Мсье и мадам Мурата из Парижа, опекуны невесты, присутствовали тоже. Но Восток был затоплен наплывом наших мод и фигур так, что, как заметила одна леди, надо было следить за своими шагами из страха задавить маленькие создания.
— Как вы допустили его до этого? — сказал миссис Маркхэм своей сестре.
— Это было ошибкой, моя милая, — прошептала леди Эверингтон, — я принимала ее за нечто совершенно другое.
— И вы теперь опечалены?
— Нет, у меня нет никогда времени печалиться, — отвечала вечно любезная и свободная Эгерия, одна из влиятельнейших в лондонском обществе. — Интересно будет посмотреть, что получится у них.
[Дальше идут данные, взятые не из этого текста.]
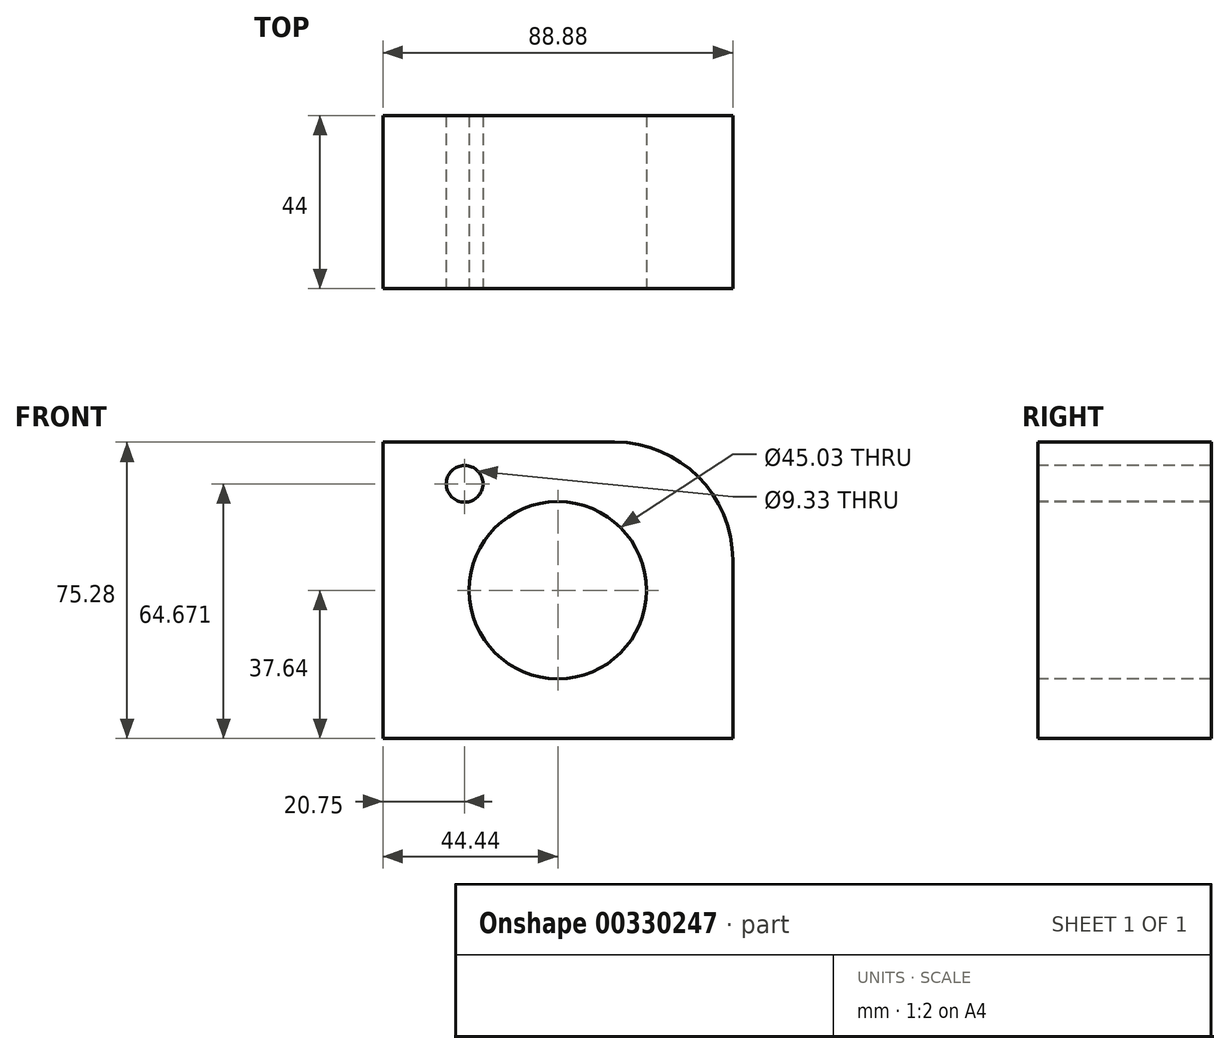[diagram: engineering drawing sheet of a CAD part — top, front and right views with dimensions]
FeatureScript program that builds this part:
annotation { "Feature Type Name" : "Feature", "Feature Type Description" : "" }
export const myFeature = defineFeature(function(context is Context, id is Id, definition is map)
    precondition{}
    {
        {
            var Q0;
            Q0=qCreatedBy(makeId("Front.planeOp"),FACE);
            var sketch = newSketch(context, id + "F0", { "sketchPlane" : qUnion([Q0])});
            skLineSegment(sketch, "E0.bottom", {"start": v(-44.44, 37.64) * mm, "end": v(44.44, 37.64) * mm});
            skLineSegment(sketch, "E0.top", {"start": v(-44.44, -37.64) * mm, "end": v(44.44, -37.64) * mm});
            skLineSegment(sketch, "E0.left", {"start": v(-44.44, 37.64) * mm, "end": v(-44.44, -37.64) * mm});
            skLineSegment(sketch, "E0.right", {"start": v(44.44, 37.64) * mm, "end": v(44.44, -37.64) * mm});
            skPoint(sketch, "E0.middle", {"position": v(0, 0) * mm});
            skSolve(sketch);
        }
        {
            var Q0;
            Q0=makeQuery(id+"F0.imprint","IMPRINT",FACE,{"disambiguationData":[TD([[makeQuery(id+"F0.imprint","IMPRINT",EDGE,{"derivedFrom":sQuery(id+"F0.wireOp",EDGE,"E0.bottom")}),-1.0]])]});
            extrude(context, id + "F1", {"entities" : qUnion([Q0]), "depth" : 44 * mm});
        }
        {
            var Q0;
            Q0=makeQuery(id+"F1.opExtrude","CAP_FACE",FACE,{"disambiguationData":[OSD([sQuery(id+"F0.wireOp",EDGE,"E0.bottom"),sQuery(id+"F0.wireOp",EDGE,"E0.top"),sQuery(id+"F0.wireOp",EDGE,"E0.left"),sQuery(id+"F0.wireOp",EDGE,"E0.right")])],"isStart":false});
            var sketch = newSketch(context, id + "F2", { "sketchPlane" : qUnion([Q0])});
            skCircle(sketch, "E1", {"center": v(0, 0) * mm, "radius": 22.51 * mm});
            skSolve(sketch);
        }
        {
            var Q0;
            Q0=makeQuery(id+"F2.imprint","IMPRINT",FACE,{"disambiguationData":[TD([[makeQuery(id+"F2.imprint","IMPRINT",EDGE,{"derivedFrom":sQuery(id+"F2.wireOp",EDGE,"E1")}),1.0]])]});
            extrude(context, id + "F3", {"entities" : qUnion([Q0]), "operationType" : NewBodyOperationType.REMOVE, "endBound" : BoundingType.THROUGH_ALL, "oppositeDirection" : true, "depth" : 25 * mm});
        }
        {
            var Q0;
            Q0=makeQuery(id+"F1.opExtrude","CAP_FACE",FACE,{"disambiguationData":[OSD([sQuery(id+"F0.wireOp",EDGE,"E0.bottom"),sQuery(id+"F0.wireOp",EDGE,"E0.top"),sQuery(id+"F0.wireOp",EDGE,"E0.left"),sQuery(id+"F0.wireOp",EDGE,"E0.right")])],"isStart":false});
            var sketch = newSketch(context, id + "F4", { "sketchPlane" : qUnion([Q0])});
            skCircle(sketch, "E2", {"center": v(-23.69, 27.03) * mm, "radius": 4.66 * mm});
            skSolve(sketch);
        }
        {
            var Q0;
            Q0=makeQuery(id+"F4.imprint","IMPRINT",FACE,{"disambiguationData":[TD([[makeQuery(id+"F4.imprint","IMPRINT",EDGE,{"derivedFrom":sQuery(id+"F4.wireOp",EDGE,"E2")}),1.0]])]});
            extrude(context, id + "F5", {"entities" : qUnion([Q0]), "operationType" : NewBodyOperationType.REMOVE, "endBound" : BoundingType.THROUGH_ALL, "oppositeDirection" : true, "depth" : 25 * mm});
        }
        {
            var Q0;
            Q0=makeQuery(id+"F1.opExtrude","SWEPT_EDGE",EDGE,{"disambiguationData":[OSD([sQuery(id+"F0.wireOp",EDGE,"E0.bottom"),sQuery(id+"F0.wireOp",EDGE,"E0.right")])]});
            fillet(context, id + "F6", {"entities" : qUnion([Q0]), "radius" : 30 * mm, "tangentPropagation" : true, "allowEdgeOverflow" : false});
        }
    });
Леди Эверингтон ставили в вину ее каменное сердце, ее оппортунизм и эгоистичное пользование огромным богатством мужа. Ее сравнивали с химиком-экспериментатором, который смешивает противоположные элементы, чтобы видеть результат, охлаждает их во льду или кипятит на огне, пока жизни разбиваются на куски или краска медленно сходит с них. Ее называли артисткой по части мезальянсов, устроительницей опасных ловушек, поставщицей живописных нищих дев для романтических глаз Кофетуа, дерзкой проводницей честолюбивых американских девушек, чемпионом герцогинь из музыкальной комедии, а ее дом — новым клубом холостяков. Милые юноши, которые, казалось, были прикованы невидимыми цепями к ее гостеприимному очагу, служили материалом для ее разрушительных импровизаций и действующими лицами бесчисленных маленьких комедий, которые она любила наблюдать вокруг себя в различных стадиях развития.
Джеффри Баррингтон был секретарем этого клуба и фаворитом богини-покровительницы. Все мы предполагали, что он останется холостым, и появление Асако Фудзинами в лондонском обществе сначала не давало оснований изменить наше мнение. Однако она была действительно привлекательной.
Она должна была венчаться в кимоно. В этом не было сомнения теперь, когда можно было свободно наблюдать, как она стояла, протягивая руку сотням гостей и невнятно отвечая: «Очень вам благодарна», — на повторяющиеся поздравления.
Белое платье, великолепно скроенное, наилучшим образом подчеркивало цвет лица с восковым оттенком, подобным старой слоновой кости или лепесткам магнолии, причем только чуть-чуть различалась монголоидная желтизна. Это было милое маленькое лицо, овальное и нежное; его можно было назвать лишенным выражения, если бы не ямочка, которая появлялась и исчезала в уголке небольшого сжатого рта, а также большие и глубокие темные глаза, подобные глазам газели или воде лесных озер, глаза, полные чувства и теплоты. Это были черты, которые отталкивали большую часть из нас, когда мы случайно видели ее в европейском платье, а не в изящном кимоно. Это были глаза восточной девушки, создания более близкого к животному миру, чем мы, руководимого чаще инстинктом, чем рассудком, сохранившего ребяческую душу, существа робкого, боязливого, неуверенного, порой порывистого, обычно сдержанного и таинственного.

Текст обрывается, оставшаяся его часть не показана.